Ever find yourself intrigued by the murmurings of a couple near you in a restaurant? Are they in love? Fighting? Reconciling? It’s wrong to listen yet you’re drawn to the intimacy of lovers engaged in a clandestine tête-à-tête.

That’s the effect of the songs of the xx (their debut, xx, is out digitally now). The South London boys and girls of this foursome burrow deep within a minimal electronic atmosphere of stark beauty. Think New Order slowed down and obsessed by love’s ambiguities. Co-vocalists Romy Madley Croft and Oliver Sim trade lines in a sensual dialogue between sexes. “Can I make it better with the lights turned on?” Croft coos on the sultry “Shelter.“ “Don’t think that I’m pushing you away, when you’re the one that I’ve kept closest,” Sim counters on the sinister “Crystalised.”

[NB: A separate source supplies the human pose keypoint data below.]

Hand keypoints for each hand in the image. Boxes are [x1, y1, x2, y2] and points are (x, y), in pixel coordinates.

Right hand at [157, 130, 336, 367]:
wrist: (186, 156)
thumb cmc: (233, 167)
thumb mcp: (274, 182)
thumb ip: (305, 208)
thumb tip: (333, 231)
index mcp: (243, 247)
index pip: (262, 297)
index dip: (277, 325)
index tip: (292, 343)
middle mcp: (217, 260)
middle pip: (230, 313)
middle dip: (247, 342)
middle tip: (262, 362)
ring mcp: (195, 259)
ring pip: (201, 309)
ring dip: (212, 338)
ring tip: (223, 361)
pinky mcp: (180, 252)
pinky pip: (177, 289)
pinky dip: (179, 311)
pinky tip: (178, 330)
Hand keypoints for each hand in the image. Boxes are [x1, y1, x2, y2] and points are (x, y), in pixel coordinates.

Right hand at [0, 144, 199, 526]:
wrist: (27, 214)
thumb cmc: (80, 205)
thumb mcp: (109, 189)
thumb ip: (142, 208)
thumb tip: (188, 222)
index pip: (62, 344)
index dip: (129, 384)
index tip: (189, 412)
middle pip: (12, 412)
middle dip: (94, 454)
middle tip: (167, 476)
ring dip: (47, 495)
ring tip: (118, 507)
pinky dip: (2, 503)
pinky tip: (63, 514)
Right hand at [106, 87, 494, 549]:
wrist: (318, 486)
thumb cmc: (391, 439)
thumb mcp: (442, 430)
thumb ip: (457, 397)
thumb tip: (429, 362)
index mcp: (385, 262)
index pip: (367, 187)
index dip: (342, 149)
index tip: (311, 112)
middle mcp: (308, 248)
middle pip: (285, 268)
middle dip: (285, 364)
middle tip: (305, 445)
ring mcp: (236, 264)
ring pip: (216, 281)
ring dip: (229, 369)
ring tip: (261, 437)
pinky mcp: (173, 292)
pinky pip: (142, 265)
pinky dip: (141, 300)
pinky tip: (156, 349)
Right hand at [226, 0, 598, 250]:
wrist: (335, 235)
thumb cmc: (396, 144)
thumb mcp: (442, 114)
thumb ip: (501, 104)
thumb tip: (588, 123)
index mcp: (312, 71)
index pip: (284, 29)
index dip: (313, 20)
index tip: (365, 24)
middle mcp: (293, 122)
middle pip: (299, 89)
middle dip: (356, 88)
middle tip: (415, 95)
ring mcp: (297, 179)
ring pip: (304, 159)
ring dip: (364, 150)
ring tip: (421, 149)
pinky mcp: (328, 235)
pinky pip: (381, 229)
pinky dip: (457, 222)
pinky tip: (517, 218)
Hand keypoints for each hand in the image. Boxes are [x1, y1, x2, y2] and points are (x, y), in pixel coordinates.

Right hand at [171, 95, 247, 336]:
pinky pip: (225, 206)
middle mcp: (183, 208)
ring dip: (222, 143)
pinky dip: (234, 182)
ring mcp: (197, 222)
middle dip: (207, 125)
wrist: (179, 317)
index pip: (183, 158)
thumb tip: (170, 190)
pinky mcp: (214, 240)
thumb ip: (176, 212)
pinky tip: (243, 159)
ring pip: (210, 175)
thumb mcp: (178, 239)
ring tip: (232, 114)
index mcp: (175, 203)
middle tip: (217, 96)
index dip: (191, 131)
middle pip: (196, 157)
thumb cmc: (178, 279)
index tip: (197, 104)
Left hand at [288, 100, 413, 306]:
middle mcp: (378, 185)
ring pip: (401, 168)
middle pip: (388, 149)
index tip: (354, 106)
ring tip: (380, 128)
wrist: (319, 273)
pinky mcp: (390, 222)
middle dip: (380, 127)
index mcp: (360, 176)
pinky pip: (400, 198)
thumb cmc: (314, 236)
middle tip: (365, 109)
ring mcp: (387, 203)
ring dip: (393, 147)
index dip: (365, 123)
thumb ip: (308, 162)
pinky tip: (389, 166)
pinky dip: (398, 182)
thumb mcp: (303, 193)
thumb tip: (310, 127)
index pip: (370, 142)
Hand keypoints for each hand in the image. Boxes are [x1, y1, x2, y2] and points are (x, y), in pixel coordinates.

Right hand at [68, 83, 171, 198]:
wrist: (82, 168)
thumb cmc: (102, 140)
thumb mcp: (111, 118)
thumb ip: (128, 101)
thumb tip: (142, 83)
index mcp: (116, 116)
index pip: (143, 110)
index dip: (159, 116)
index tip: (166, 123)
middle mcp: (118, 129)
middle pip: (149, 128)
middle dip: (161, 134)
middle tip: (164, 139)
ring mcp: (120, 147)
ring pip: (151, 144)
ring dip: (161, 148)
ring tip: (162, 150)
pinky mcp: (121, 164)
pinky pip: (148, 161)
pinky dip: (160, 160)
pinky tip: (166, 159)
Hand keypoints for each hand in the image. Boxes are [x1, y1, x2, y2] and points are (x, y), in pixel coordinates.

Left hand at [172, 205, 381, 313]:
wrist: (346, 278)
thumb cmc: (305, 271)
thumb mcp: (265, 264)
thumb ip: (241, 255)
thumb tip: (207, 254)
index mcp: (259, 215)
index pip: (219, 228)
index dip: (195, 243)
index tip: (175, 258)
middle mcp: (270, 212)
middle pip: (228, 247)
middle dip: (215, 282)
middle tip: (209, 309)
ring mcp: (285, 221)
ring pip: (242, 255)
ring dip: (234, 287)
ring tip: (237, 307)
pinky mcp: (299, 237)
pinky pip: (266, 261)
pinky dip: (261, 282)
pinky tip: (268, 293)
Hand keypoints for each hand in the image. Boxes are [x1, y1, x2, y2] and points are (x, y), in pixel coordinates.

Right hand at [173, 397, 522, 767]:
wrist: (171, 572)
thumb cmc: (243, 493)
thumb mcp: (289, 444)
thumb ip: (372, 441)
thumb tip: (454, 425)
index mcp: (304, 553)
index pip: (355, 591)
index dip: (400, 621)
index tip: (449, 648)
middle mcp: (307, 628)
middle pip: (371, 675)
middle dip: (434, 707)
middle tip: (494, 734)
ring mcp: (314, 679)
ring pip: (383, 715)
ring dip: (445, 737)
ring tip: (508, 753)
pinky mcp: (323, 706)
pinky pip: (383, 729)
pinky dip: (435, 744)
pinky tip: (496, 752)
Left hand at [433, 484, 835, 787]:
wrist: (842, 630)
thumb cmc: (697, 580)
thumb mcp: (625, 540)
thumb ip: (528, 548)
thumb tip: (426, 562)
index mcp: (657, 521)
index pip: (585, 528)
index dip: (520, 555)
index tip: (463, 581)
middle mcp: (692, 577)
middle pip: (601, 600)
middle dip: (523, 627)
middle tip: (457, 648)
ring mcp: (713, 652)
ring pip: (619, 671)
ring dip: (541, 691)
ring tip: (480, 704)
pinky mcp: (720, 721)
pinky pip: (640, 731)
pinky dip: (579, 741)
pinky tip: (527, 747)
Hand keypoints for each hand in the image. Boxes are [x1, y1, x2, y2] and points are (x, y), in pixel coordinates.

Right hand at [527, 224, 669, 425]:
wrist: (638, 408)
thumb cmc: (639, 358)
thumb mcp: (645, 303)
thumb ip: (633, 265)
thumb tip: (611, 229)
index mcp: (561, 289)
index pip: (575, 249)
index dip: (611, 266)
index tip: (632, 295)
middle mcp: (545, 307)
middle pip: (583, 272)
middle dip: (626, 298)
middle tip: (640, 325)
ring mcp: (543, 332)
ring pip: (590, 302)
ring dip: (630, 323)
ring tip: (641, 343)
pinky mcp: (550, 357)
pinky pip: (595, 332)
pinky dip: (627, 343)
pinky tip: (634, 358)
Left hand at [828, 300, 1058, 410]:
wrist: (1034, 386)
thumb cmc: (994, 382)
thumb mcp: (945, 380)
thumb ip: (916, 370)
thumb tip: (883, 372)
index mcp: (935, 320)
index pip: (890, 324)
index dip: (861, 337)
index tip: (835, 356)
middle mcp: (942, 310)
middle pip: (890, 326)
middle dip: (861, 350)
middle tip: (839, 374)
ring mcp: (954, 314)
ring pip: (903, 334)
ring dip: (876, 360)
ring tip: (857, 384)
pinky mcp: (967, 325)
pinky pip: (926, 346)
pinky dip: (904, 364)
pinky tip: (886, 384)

The xx thrive inside those tense contradictions — attraction/repulsion, honesty/deceit, the nagging peccadilloes that drive desire and irritation. Unlike “slow-core” bands like Mazzy Star or Cowboy Junkies, the music never feels like an afterthought — it’s a supple conduit through which we edge closer to the conversation instead of asking to be moved to another table.


xx is available digitally now and will be released on CD October 6 from Young Turks/XL Records.